A significant factor in our choice to focus first on cgs2 among several fission yeast genes that contain experimentally verified microexons was the fact that it encodes cyclic AMP phosphodiesterase, a critical component of the highly regulated meiotic and protein kinase cascades (17). The retention of intron 2 in both chromosomally and ectopically expressed transcripts suggests that the small size of exon 2 renders removal of the downstream intron inherently inefficient, thereby allowing for the possibility that splicing of this pre-mRNA may be subject to positive regulation. It is unlikely that this occurs by a mechanism analogous to the one used by vertebrates to stimulate microexon inclusion, since the small size of the second intron in cgs2 would most likely preclude the presence of an intronic splicing enhancer (10, 13, 45).

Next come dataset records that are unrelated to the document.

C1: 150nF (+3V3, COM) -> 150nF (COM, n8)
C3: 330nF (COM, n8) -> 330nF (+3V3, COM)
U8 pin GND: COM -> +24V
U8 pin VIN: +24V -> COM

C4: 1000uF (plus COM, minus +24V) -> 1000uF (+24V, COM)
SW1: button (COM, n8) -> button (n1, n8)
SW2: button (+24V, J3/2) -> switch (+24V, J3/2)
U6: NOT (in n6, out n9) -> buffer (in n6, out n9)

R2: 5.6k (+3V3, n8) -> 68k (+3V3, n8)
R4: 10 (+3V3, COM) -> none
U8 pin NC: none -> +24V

We suggest, instead, that the downstream exon may contain a positively acting element. Consistent with this hypothesis, we have found that removal of intron 2 can be stimulated by incorporating purine-rich exonic splicing enhancers that normally function in vertebrate cells into the downstream exon (C. M. Romfo, W. J. van Heeckeren and J. A. Wise, unpublished data). Because excision of intron 2 is more efficient in cells grown in rich versus minimal medium (Fig. 2 through 4 and data not shown), the natural exon may contain an element that responds to a signaling pathway involved in sensing the nutritional state of the cell. We are currently examining splicing of cgs2 in cells grown under a variety of conditions in order to test this idea.

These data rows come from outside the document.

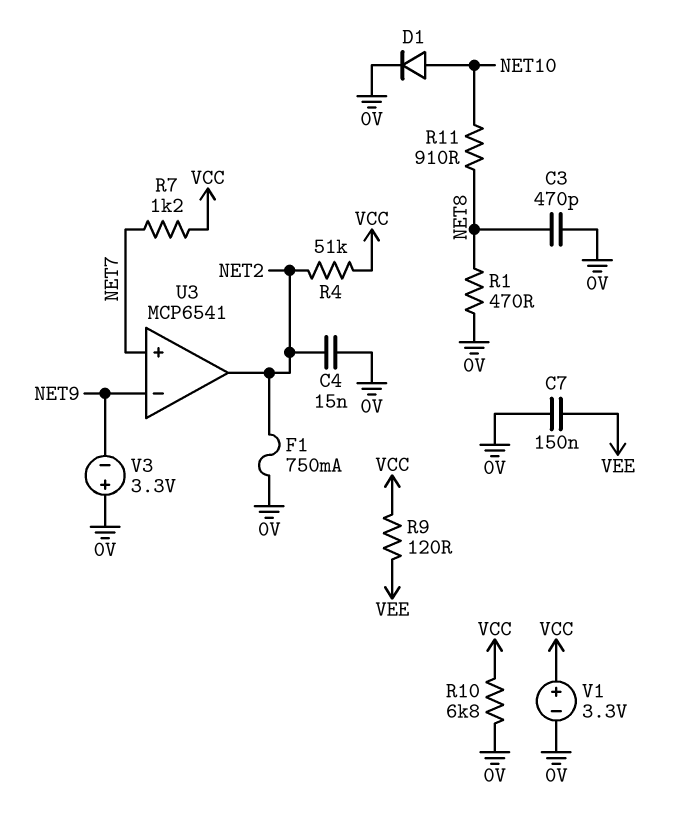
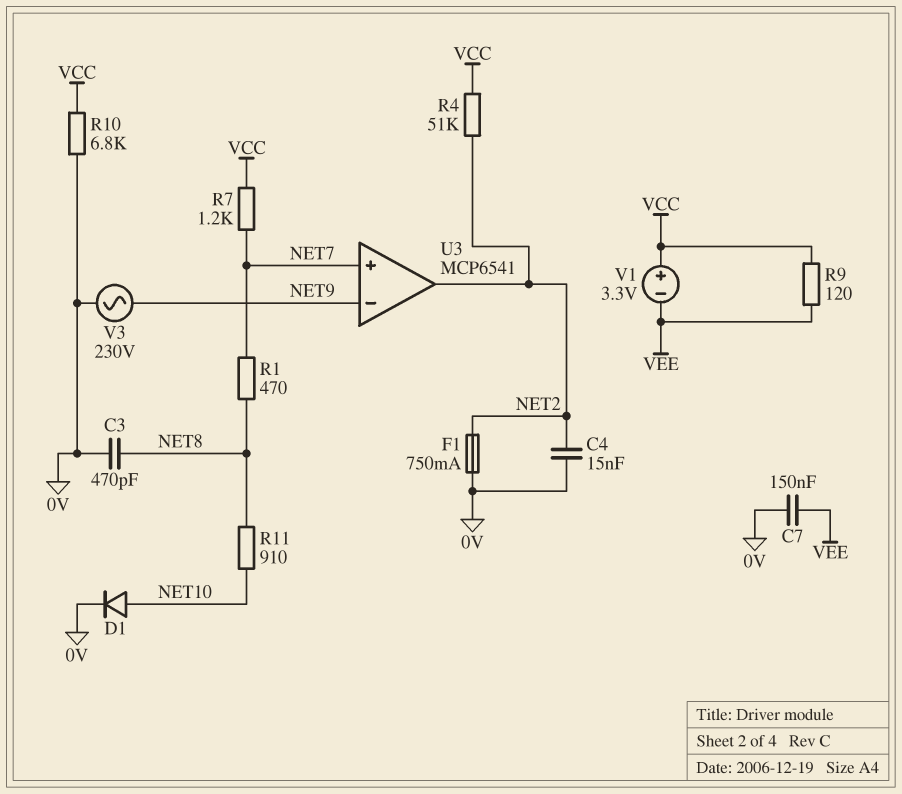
R1: 470 (0V, NET8) -> 470 (NET7, NET8)
V1: 3.3V (plus VCC, minus 0V) -> 3.3V (plus VCC, minus VEE)
V3: 3.3V (plus 0V, minus NET9) -> AC 230V (0V, NET9)

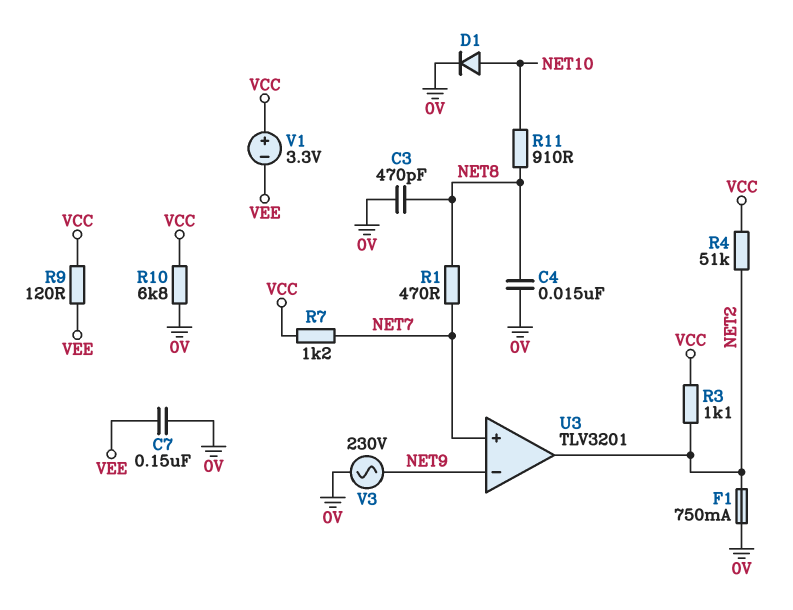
C4: 15nF (0V, NET2) -> 15nF (0V, NET8)
R3: none -> 1.1k (NET2, VCC)
U3: MCP6541 -> TLV3201

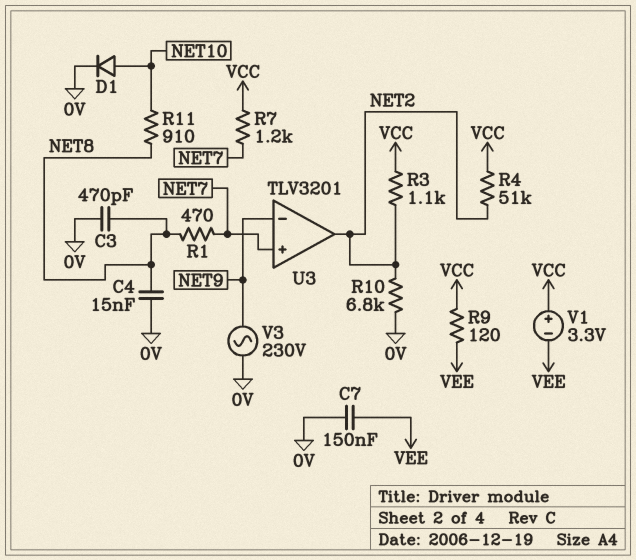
F1: 750mA (0V, NET2) -> none
R10: 6.8k (0V, VCC) -> 6.8k (0V, NET2)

Could the presence of extremely small exons in S. pombe pre-mRNAs provide a general strategy for achieving on-off regulation of splicing? Consistent with this idea, internal microexons (operationally defined as ≤30 nucleotides) are quite common in this organism. Of the 48 multi-intronic pre-mRNAs included in our database of published genes, 7 contain a microexon (C. M. Romfo and J. A. Wise, unpublished observations). The fission yeast genome project has uncovered an additional 71 open reading frames with this architectural feature, several of which contain more than one microexon (M. Lyne, K. Rutherford, and V. Wood, personal communication). Furthermore, similar to our observations with cgs2, other investigators have presented evidence for retention of the intron following a microexon in fission yeast hus1 pre-mRNA, whose product is involved in checkpoint control of the cell cycle (39). Finally, we have recently found that splicing of two other fission yeast pre-mRNAs containing internal microexons is inefficient (L. Lackner, C. Romano, J. F. Sun, and J. A. Wise, unpublished observations), lending further support to the view that this architecture may be exploited for regulation of splicing in S. pombe.

Experiments are currently under way to identify both the cis-acting sequences and the trans-acting factors that influence splicing of fission yeast pre-mRNAs containing microexons. Of particular interest will be determining whether the purine-rich sequences often found downstream of retained introns (J. A. Wise, unpublished observations) represent splicing enhancers. Our finding that heterologous exonic enhancers can stimulate the removal of intron 2 from cgs2 pre-mRNA, in combination with the conservation of enhancer complex constituents in S. pombe, strongly suggests that fission yeast cells employ naturally occurring elements similar to those found in metazoa to modulate splicing efficiency.